Extracted entries >>
=== Section Start ===

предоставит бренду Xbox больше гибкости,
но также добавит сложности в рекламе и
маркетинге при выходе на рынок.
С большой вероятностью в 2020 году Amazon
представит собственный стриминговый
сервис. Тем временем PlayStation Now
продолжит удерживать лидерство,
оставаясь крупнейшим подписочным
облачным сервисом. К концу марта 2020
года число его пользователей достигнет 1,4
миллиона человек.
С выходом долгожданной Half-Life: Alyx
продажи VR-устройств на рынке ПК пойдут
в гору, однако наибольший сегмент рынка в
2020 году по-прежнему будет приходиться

=== Section End ===

Exercise >>
For the records above, tally the lines in which "году" appears, and give the number by itself.

Your response >>
2